### EXPLORE THE MATERIAL
1. Retype the estate planning passage, starting with "When you prepare" and going on through "eliminates tax liability.".
2. In one to three sentences, explain why the estate planning passage says you should gather recent statements for your brokerage, bank, retirement, and other accounts.

### SUPPLIED PASSAGE
>>>>

While no one likes to discuss their end-of-life decisions, having a plan regarding how things will proceed after your death can save your family from a series of troubles. And in that regard, estate planning is essential.
So, what’s estate planning?
When you prepare your estate, you decide what will happen to your possessions in the event of your death or incapacity. One goal is to ensure assets are transferred to heirs and beneficiaries in a way that minimizes or eliminates tax liability.
Estate planning entails more than just making a will. Part of being well-prepared is ensuring your assets are easily transferred to the people or causes you care about. You need to do more than just follow through on your strategy; you also need to make sure other people are aware of it and understand what you’re trying to accomplish.
Fortunately, we’re here to lay out some of the basics of estate planning so you can secure your assets and build an effective plan. Let’s get started.
Count your assets.
Everything you own is regarded as a component of your estate, and you must decide how to treat the various goods. You can’t do this by yourself. That is why we advise you to seek estate planning services and start planning now so that you and your family can be at peace. Your estate planner can help you determine if you should sell your real estate and add the proceeds to your other estate assets or whether it should be left to heirs.
Also, you’ll be able to determine how art, jewelry, collectibles, antiques, and other assets should be passed on and create a record of their location. Finally, gather recent statements for any brokerage, bank, retirement, and other accounts to let your heirs know where your money is. This information will be helpful when drafting your estate plan and for your heirs, who will need to gather your estate assets.
Work with a tax advisor or an attorney.

<<<<

(Short-answer chart tasks)
>>>>

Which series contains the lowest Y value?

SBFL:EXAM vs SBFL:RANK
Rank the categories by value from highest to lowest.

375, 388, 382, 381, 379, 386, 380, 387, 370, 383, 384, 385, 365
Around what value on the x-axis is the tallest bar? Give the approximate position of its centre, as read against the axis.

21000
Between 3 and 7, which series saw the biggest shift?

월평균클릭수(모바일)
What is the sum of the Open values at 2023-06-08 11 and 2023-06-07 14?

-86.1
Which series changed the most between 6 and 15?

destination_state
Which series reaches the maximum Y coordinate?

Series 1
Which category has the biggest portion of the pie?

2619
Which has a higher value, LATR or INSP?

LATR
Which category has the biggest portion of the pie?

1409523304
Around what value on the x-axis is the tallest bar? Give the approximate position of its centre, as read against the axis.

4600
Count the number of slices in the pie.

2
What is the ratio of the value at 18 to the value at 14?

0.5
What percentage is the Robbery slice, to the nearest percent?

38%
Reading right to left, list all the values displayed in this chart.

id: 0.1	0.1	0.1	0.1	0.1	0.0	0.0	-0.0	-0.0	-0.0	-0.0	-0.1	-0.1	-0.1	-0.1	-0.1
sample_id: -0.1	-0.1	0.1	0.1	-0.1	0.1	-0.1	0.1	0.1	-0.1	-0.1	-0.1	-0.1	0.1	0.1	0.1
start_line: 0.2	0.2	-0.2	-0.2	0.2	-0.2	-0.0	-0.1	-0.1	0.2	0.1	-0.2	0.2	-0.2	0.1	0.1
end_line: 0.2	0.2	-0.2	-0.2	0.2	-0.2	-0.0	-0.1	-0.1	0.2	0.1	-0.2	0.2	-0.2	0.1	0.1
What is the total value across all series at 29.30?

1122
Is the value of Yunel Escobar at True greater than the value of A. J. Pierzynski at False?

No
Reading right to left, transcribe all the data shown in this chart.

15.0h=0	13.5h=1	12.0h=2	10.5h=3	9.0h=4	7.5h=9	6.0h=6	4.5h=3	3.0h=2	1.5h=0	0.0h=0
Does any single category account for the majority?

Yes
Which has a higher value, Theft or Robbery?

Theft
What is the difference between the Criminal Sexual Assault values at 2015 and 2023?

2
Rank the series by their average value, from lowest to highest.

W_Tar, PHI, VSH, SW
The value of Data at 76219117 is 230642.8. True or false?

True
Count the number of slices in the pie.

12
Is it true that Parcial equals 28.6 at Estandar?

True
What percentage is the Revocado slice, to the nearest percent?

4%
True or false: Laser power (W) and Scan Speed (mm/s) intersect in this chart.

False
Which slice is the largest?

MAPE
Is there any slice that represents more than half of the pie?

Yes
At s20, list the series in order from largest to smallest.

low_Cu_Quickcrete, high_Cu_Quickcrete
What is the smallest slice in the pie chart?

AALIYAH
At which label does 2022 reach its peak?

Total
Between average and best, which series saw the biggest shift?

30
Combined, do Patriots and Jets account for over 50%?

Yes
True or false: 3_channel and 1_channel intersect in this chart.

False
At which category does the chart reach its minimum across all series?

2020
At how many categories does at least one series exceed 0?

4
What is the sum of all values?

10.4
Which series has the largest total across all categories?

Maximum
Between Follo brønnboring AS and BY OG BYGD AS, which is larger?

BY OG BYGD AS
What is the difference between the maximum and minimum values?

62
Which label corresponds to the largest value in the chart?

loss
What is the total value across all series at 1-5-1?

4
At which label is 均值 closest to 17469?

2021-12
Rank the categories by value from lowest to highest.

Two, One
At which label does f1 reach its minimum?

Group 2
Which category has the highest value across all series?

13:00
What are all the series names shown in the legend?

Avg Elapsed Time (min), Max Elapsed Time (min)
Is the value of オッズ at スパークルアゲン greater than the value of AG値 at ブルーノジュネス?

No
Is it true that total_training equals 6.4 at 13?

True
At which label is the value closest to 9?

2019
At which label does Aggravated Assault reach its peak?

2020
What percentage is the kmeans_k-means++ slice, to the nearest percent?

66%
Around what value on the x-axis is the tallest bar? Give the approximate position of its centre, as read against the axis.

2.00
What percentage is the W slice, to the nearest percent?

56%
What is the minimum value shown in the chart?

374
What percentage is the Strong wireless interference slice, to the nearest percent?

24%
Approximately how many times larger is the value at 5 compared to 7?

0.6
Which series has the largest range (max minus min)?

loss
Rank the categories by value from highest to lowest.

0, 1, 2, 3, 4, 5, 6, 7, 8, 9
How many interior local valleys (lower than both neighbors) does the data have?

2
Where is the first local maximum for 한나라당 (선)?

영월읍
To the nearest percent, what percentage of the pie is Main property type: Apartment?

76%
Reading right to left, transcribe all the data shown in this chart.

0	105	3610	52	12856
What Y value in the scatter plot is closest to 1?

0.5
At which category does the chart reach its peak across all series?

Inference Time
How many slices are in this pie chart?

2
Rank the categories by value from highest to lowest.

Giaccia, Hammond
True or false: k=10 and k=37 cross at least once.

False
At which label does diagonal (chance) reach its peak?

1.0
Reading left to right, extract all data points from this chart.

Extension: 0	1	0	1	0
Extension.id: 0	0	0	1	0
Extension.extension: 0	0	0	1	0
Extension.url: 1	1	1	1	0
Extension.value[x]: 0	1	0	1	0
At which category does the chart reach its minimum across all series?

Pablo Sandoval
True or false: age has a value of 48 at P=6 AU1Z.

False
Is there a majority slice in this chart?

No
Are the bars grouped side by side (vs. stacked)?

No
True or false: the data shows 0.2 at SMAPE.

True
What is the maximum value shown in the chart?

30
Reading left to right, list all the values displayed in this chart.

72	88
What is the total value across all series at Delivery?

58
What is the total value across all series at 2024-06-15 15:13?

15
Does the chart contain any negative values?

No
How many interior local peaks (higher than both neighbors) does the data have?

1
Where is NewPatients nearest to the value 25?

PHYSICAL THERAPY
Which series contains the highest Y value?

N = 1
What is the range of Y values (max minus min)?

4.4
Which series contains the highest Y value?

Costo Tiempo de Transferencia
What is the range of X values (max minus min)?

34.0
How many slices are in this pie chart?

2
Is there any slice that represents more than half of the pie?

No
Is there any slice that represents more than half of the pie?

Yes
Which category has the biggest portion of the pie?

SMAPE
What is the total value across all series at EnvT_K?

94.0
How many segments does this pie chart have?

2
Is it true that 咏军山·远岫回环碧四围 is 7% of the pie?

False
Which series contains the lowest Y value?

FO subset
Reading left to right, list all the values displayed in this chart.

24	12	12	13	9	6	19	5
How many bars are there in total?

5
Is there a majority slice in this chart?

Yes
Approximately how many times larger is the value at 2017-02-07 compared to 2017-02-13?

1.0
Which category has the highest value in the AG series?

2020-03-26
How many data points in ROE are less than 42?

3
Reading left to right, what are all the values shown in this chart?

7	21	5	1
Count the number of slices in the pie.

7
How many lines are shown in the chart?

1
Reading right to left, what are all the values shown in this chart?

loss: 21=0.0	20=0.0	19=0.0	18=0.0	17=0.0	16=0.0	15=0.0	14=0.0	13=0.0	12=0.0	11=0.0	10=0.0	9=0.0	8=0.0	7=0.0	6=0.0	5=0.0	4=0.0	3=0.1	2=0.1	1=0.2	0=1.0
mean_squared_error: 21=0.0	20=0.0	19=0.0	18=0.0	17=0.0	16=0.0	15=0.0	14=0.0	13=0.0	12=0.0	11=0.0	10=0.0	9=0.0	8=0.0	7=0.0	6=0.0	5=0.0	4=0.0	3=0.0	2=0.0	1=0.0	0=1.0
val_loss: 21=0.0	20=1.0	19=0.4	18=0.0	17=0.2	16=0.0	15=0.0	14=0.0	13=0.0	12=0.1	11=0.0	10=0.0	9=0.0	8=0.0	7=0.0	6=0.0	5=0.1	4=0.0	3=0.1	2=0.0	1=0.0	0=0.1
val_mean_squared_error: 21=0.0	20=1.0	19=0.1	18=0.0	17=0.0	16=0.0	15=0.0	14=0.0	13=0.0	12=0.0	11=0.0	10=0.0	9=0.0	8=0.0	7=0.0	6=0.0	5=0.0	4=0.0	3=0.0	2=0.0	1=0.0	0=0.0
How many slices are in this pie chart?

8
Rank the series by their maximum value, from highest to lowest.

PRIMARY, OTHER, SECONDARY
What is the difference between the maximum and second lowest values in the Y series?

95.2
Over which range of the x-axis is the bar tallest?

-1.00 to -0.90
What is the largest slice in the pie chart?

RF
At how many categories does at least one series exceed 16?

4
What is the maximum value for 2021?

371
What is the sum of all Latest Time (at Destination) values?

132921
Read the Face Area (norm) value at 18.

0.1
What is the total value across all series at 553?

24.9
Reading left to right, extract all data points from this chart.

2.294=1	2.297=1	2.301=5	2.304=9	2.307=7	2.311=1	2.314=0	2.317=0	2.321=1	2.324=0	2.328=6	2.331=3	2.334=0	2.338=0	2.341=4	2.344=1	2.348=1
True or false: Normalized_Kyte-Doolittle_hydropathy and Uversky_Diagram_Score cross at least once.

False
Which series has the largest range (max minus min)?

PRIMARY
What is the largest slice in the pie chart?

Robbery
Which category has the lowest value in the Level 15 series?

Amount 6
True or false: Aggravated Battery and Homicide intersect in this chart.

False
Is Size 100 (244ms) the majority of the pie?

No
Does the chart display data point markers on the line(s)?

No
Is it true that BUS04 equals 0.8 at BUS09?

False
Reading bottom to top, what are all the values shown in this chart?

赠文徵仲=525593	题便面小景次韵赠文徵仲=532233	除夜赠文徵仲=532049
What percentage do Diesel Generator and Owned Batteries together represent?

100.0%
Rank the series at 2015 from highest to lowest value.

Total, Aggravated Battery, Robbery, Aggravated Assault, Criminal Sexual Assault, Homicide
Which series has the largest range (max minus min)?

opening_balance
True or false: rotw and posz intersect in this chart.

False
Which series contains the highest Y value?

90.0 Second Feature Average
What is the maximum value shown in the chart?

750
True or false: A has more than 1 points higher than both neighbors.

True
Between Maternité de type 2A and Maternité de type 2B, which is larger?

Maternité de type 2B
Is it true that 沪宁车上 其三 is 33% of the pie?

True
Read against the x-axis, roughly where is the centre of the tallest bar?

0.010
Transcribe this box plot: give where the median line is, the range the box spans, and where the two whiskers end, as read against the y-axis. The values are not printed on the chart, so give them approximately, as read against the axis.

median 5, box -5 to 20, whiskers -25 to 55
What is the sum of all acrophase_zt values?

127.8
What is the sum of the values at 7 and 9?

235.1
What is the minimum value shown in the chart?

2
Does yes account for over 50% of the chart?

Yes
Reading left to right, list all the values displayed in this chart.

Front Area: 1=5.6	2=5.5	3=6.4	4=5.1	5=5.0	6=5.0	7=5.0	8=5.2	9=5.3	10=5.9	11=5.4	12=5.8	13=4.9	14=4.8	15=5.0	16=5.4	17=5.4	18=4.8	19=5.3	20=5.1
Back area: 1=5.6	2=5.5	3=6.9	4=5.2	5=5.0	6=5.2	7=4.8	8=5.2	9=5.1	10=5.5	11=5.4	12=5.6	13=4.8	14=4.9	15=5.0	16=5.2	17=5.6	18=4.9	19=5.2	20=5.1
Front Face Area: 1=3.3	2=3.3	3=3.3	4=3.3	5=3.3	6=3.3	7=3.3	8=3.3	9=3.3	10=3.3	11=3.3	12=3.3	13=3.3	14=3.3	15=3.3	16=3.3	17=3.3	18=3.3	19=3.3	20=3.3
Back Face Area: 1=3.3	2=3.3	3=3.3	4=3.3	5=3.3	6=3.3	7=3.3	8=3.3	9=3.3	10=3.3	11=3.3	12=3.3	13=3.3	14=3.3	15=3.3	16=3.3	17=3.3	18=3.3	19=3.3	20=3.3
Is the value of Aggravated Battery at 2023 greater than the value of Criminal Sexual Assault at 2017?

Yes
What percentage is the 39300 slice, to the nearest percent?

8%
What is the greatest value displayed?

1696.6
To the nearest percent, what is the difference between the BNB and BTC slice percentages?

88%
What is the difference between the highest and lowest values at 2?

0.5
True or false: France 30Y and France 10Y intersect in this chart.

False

<<<<

### LIST OF SOLUTIONS
1.
When you prepare your estate, you decide what will happen to your possessions in the event of your death or incapacity. One goal is to ensure assets are transferred to heirs and beneficiaries in a way that minimizes or eliminates tax liability.

2. Gathering these statements lets your heirs know where your money is. The information also helps when you draft your estate plan, and it helps your heirs, who will need to gather your estate assets.